# [Work to complete]
Please write out every line of text in the records below word for word, leaving the pictures out of your answer.

# [Data listing]
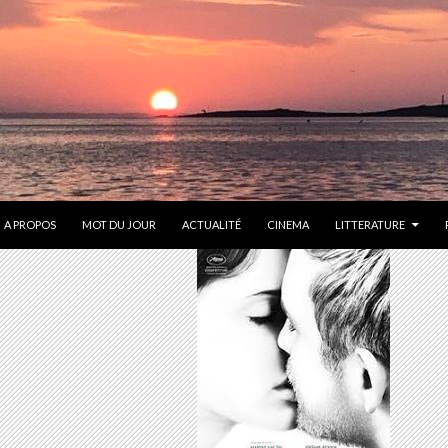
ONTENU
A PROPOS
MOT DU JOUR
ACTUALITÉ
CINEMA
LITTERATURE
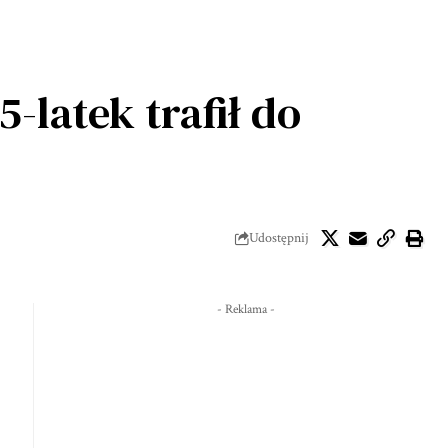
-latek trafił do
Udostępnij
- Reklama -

# [Task response]
ONTENU
A PROPOS
MOT DU JOUR
ACTUALITÉ
CINEMA
LITTERATURE
-latek trafił do
Udostępnij
- Reklama -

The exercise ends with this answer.